References: The theme from the James Bond movie Goldfinger
A song about Puffy, the OpenBSD mascot. Puffy is a blowfish, and his spiky exterior is a perfect visual symbol for a security-focused operating system. Wikipedia comments on this genus of fish: “Even if they are not visible when the puffer is not inflated, all puffers have pointed spines, so a hungry predator may suddenly find itself facing an unpalatable, pointy ball rather than a slow, easy meal.” Yup, that’s OpenBSD.
#3. “Winter of 95” (6.1)
I had a Type-4 keyboard,
Bought with my Sun workstation,
Hacked on it ’til my fingers bled.
Was the winter of ’95.
Me and the guys from core,
Had a source tree with lots of history.
Chris and Charles held a little coup,
I should have known I’d lose my history.
Oh, when I look back now,
I can see we all have nothing
When it all can be… when it can be taken away.
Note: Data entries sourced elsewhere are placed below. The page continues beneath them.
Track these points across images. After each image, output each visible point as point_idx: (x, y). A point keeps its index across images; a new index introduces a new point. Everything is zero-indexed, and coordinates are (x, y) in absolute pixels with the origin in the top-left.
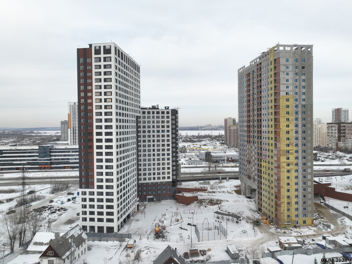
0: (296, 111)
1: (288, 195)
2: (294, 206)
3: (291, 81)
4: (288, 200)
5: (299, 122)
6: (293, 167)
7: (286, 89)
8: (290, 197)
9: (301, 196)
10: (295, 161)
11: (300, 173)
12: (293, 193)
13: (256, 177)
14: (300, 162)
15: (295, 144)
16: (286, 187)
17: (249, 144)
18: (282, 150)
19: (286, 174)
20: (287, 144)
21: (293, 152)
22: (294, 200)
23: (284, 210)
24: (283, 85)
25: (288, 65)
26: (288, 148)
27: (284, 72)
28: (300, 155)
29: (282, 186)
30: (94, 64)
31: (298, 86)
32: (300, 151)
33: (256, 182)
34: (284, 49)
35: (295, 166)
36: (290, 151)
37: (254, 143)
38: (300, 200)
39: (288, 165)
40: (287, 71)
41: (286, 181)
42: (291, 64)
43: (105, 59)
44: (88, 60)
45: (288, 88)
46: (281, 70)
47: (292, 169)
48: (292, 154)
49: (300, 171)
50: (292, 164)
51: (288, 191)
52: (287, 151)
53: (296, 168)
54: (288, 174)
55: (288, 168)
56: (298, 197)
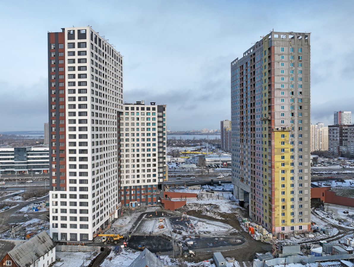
0: (292, 105)
1: (283, 198)
2: (289, 210)
3: (286, 73)
4: (283, 203)
5: (295, 118)
6: (288, 167)
7: (281, 81)
8: (285, 200)
9: (297, 199)
10: (291, 161)
11: (296, 173)
12: (288, 196)
13: (249, 180)
14: (296, 161)
15: (291, 142)
16: (281, 189)
17: (243, 143)
18: (277, 148)
19: (281, 175)
20: (282, 142)
21: (288, 151)
22: (289, 203)
23: (278, 215)
24: (278, 77)
25: (284, 54)
26: (283, 146)
27: (278, 62)
28: (296, 154)
29: (277, 188)
30: (67, 50)
31: (294, 78)
32: (296, 149)
33: (250, 185)
34: (279, 37)
35: (291, 165)
36: (285, 150)
37: (247, 142)
38: (296, 204)
39: (283, 165)
40: (282, 61)
41: (281, 182)
42: (286, 53)
43: (80, 45)
44: (60, 46)
45: (283, 80)
46: (275, 60)
47: (288, 169)
48: (287, 152)
49: (296, 171)
50: (288, 164)
51: (283, 193)
52: (282, 149)
53: (291, 168)
54: (283, 175)
55: (283, 168)
56: (294, 200)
Everyone needs to know their history.
It was the winter of ’95
References: Bryan Adams’ Summer of ’69
The “open” in OpenBSD isn’t just a marketing moniker. It’s about unfettered access to anonymous CVS. As noted on the music page, “Previously, open source projects would make occasional releases accompanied by tarballs of final source files and Changelogs files, but would not expose the step-by-step changes of the development process. Unwittingly all open source projects were operating with a walled garden approach.” OpenBSD helped change that by not only putting source to its releases out in the public eye, but its full commit history. Sure, today, this is common, but it wasn’t in ’95.
#2. “Pond-erosa Puff (live)” (OpenBSD 3.6)
He said my water’s good n’ my water’s free
So Pond-erosa, you gonna thank me!
Then he bottled it up and he labeled it “Mine”
They opened n’ poured, but they ran outta time!
So Puff made a brand and he tanned his hide
Said. “this is the mark of too much pride”
Tied him to a horse, set the tail on fire
Slapped er on the ass and the water went higher!
Pond-erosa Puff
wouldn’t take no guff
Water oughta be clean and free
So he fought the fight
and he set things right
With his OpenBSD
References: Every old school country song you’ve ever heard.
This is my favorite on the list, and I sometimes include it on “normal music” playlists just because it’s so well done. The legend of “Pond-erosa Puff” uses water as a metaphor to tell a story about the sad fate of XFree86, ipf, and Apache: three projects that started as free software but began to curtain users’ rights over time. The OpenBSD project wrote superior replacements.
#1. “I’m still here” (OpenBSD 4.7)
All I ever wanted
Was to keep the world secure
And all the criticizing
Was something I’d endure
The changes that I’ve been through
And the trials along the way
The battle isn’t over
And I’m living day by day
But I’m still here
I put this at number one because it’s such an easy-going, positive song. OpenBSD is still here. Despite a tiny team, meagre funding, and a ton of technical challenges, the project continues to grow and thrive. Every release brings new capabilities and the future of the project is bright. Viva OpenBSD!